About this exercise: Translate this sentence from the forum thread about a lost sauce recipe into Spanish: "Send an email (if you haven't already) to jeff at Smoking-Meat.com and I will have it resent."

Page excerpt below:

# Lost Jeffs sauce recipe



## snowsmoker (Apr 10, 2010)

I bought Jeffs recipe last summer and I wanted to mix up a batch but can't find it anywhere!!


----------



## DanMcG (Apr 10, 2010)

Don't feel bad I lost half of my sausage recipes. At least Jeff has a copy of yours.


----------



## northern greenhorn (Apr 10, 2010)

try writing to Jeff, maybe they have a record of your purchase and will send you the recipe


----------



## TulsaJeff (Apr 11, 2010)

snowsmoker.. no problem, I replace lost recipes all the time. Send an email (if you haven't already) to jeff at Smoking-Meat.com and I will have it resent.


----------



## mythmaster (Apr 11, 2010)

You're alright with me, Jeff.  I'll be buying your recipes as soon as I sober up some.


----------



## miamirick (Apr 11, 2010)

no need to sober up,  have another drink and you'll never know you lost the recipies!!!


----------



## snowsmoker (Apr 11, 2010)

TY all, you guys are the best!


----------



## silverlion (May 28, 2016)

I just sent a request myself. Daughter's birthday party tomorrow and I have lost every recipe I own due to moving.


----------



## oregon smoker (Jul 4, 2017)

Yep miss placed mine with the move as well...you have to love all the help sometimes. they are all (and i mean all) packed in a box yet to be opened. they will show up


----------

End of Page excerpt.
Records below:

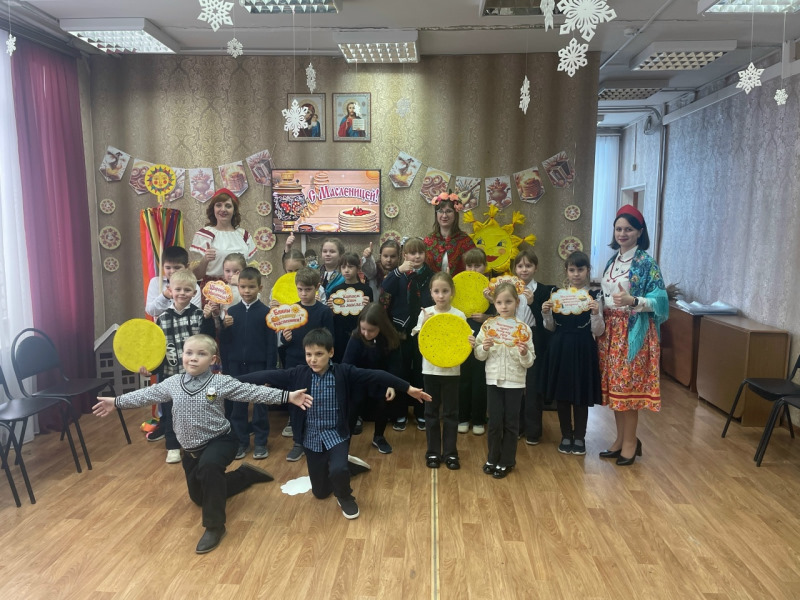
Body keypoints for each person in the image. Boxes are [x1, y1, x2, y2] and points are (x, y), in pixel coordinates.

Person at [94, 334, 312, 554]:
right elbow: (146, 395)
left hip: (221, 441)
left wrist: (288, 396)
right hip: (190, 450)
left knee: (209, 467)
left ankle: (215, 527)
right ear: (182, 355)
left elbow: (253, 391)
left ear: (213, 359)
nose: (193, 358)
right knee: (200, 496)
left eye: (201, 354)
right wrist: (116, 402)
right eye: (189, 353)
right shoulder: (173, 383)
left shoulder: (220, 382)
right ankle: (244, 475)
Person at [240, 328, 431, 519]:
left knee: (338, 470)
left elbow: (376, 375)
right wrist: (232, 381)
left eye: (319, 354)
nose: (313, 359)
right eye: (309, 354)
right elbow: (267, 375)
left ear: (330, 352)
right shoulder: (298, 374)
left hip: (336, 434)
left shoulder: (343, 372)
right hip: (311, 437)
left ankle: (345, 495)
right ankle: (349, 468)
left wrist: (408, 388)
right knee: (320, 492)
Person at [597, 205, 668, 466]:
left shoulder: (646, 263)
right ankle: (620, 440)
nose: (622, 233)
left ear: (639, 232)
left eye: (628, 229)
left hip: (633, 332)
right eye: (618, 229)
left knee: (628, 390)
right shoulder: (612, 261)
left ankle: (630, 443)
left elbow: (661, 302)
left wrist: (633, 300)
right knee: (616, 390)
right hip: (610, 333)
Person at [143, 269, 216, 463]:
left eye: (187, 290)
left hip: (196, 376)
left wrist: (208, 319)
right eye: (178, 289)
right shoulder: (162, 319)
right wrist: (151, 369)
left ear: (194, 292)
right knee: (170, 411)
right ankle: (173, 446)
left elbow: (208, 341)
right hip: (170, 375)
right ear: (170, 290)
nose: (182, 293)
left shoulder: (200, 315)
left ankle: (200, 443)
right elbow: (158, 351)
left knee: (198, 409)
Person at [541, 252, 604, 456]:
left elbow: (598, 331)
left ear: (588, 271)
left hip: (584, 347)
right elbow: (550, 327)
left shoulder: (594, 296)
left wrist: (596, 313)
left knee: (581, 394)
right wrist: (546, 313)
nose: (576, 274)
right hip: (560, 347)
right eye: (572, 270)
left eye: (580, 269)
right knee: (562, 394)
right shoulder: (557, 295)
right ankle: (566, 435)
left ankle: (580, 437)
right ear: (566, 271)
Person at [412, 272, 475, 470]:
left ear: (452, 292)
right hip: (430, 370)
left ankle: (450, 453)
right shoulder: (426, 313)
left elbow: (464, 341)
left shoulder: (459, 315)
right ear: (431, 293)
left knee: (451, 413)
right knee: (431, 412)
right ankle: (432, 452)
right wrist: (424, 324)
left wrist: (471, 341)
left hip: (452, 372)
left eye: (445, 291)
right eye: (437, 291)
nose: (441, 295)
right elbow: (420, 341)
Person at [474, 282, 535, 478]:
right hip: (493, 381)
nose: (504, 306)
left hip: (515, 383)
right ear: (494, 303)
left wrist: (524, 353)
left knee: (511, 423)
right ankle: (492, 458)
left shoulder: (523, 329)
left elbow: (530, 361)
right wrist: (484, 347)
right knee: (494, 422)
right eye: (499, 302)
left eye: (508, 302)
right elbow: (478, 355)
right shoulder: (488, 326)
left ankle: (507, 460)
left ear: (517, 302)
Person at [219, 267, 277, 460]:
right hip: (236, 366)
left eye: (251, 287)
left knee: (260, 406)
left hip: (259, 367)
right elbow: (225, 344)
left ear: (260, 288)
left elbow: (271, 345)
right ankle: (241, 442)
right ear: (238, 287)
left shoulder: (267, 313)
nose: (246, 291)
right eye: (243, 287)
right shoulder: (231, 312)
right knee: (238, 407)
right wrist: (225, 328)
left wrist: (270, 373)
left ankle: (260, 443)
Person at [278, 267, 334, 462]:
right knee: (296, 405)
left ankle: (320, 439)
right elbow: (283, 342)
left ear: (317, 287)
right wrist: (284, 338)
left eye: (308, 289)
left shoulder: (324, 311)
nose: (303, 293)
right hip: (294, 363)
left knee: (318, 403)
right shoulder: (291, 311)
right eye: (300, 289)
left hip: (317, 365)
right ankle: (298, 442)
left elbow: (329, 340)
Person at [381, 237, 433, 432]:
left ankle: (421, 412)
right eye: (412, 253)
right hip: (400, 329)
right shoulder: (398, 274)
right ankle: (400, 413)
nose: (417, 256)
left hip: (423, 329)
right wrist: (398, 271)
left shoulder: (430, 275)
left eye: (420, 252)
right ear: (405, 255)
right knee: (400, 370)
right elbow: (386, 288)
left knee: (421, 371)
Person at [342, 303, 403, 454]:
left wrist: (391, 385)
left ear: (381, 327)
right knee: (352, 406)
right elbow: (346, 365)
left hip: (381, 379)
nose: (366, 333)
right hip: (359, 379)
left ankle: (379, 437)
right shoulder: (356, 337)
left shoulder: (391, 338)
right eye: (363, 329)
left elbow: (395, 365)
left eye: (371, 330)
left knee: (384, 403)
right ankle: (344, 442)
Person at [513, 248, 556, 446]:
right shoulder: (510, 289)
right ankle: (517, 427)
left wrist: (532, 303)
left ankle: (533, 430)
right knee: (515, 385)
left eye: (528, 266)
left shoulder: (544, 291)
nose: (524, 270)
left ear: (535, 268)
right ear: (515, 269)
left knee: (533, 386)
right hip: (513, 339)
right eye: (520, 266)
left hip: (535, 340)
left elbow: (547, 324)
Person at [458, 248, 494, 436]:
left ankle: (479, 419)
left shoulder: (493, 288)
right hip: (463, 336)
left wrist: (487, 316)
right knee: (463, 378)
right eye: (469, 265)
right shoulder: (458, 286)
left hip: (484, 339)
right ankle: (463, 417)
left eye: (477, 265)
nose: (473, 269)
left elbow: (504, 313)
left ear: (485, 266)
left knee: (480, 379)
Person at [190, 188, 255, 289]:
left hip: (240, 289)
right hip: (213, 290)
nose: (223, 209)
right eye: (218, 205)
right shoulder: (204, 235)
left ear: (234, 210)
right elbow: (196, 276)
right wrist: (205, 260)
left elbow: (251, 272)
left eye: (228, 206)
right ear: (213, 209)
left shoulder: (244, 235)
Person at [327, 252, 373, 367]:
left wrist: (368, 306)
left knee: (360, 362)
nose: (346, 270)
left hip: (359, 332)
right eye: (343, 267)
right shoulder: (335, 291)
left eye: (350, 267)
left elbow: (371, 315)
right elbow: (332, 316)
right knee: (342, 363)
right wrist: (330, 309)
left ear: (358, 268)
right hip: (340, 334)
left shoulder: (366, 290)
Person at [424, 192, 476, 275]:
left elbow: (475, 269)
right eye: (441, 211)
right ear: (436, 214)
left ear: (455, 214)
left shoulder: (466, 241)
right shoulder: (428, 241)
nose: (444, 215)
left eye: (448, 211)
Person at [145, 245, 201, 318]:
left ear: (186, 267)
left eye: (177, 268)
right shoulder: (155, 282)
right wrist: (164, 296)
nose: (172, 271)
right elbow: (150, 311)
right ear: (162, 267)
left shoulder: (193, 286)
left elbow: (195, 313)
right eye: (168, 268)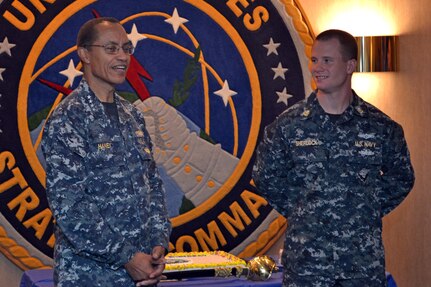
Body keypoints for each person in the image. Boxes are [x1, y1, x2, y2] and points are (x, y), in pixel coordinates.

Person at [252, 29, 415, 286]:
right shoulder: (288, 125)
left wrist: (363, 207)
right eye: (315, 60)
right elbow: (265, 177)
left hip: (362, 266)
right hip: (307, 266)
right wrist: (305, 209)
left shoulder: (381, 126)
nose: (318, 68)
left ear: (350, 65)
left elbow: (402, 178)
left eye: (327, 60)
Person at [42, 17, 171, 287]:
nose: (123, 57)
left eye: (127, 49)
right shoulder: (69, 118)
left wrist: (158, 242)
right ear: (85, 54)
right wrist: (128, 258)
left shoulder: (132, 115)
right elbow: (71, 208)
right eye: (111, 49)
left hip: (143, 273)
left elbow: (153, 184)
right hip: (90, 276)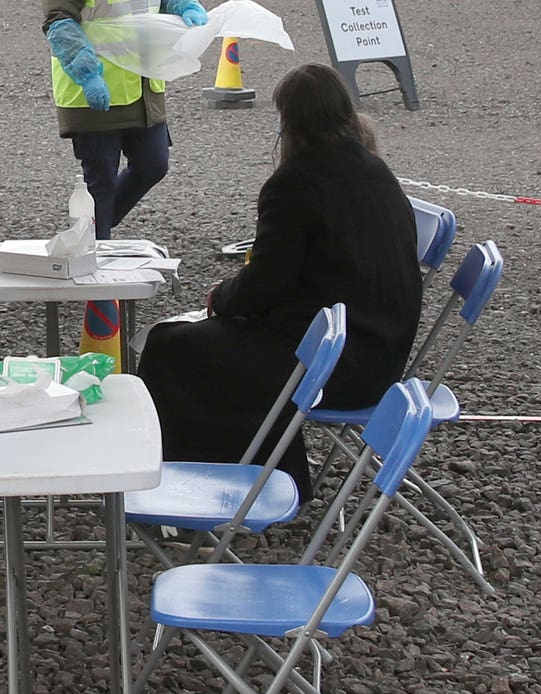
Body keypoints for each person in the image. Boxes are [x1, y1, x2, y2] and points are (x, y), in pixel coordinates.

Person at [137, 63, 423, 499]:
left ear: (290, 122)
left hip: (333, 366)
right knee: (209, 344)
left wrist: (222, 297)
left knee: (169, 345)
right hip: (380, 354)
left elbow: (266, 284)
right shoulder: (376, 170)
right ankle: (275, 473)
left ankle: (189, 484)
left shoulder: (295, 183)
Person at [40, 0, 208, 241]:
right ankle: (98, 272)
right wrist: (87, 74)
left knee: (153, 164)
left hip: (143, 84)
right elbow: (59, 23)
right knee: (100, 180)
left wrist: (184, 4)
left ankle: (92, 232)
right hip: (95, 90)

End of Records.

Task response: Envía un correo electrónico (si aún no lo has hecho) a jeff arroba Smoking-Meat.com y haré que te la reenvíen.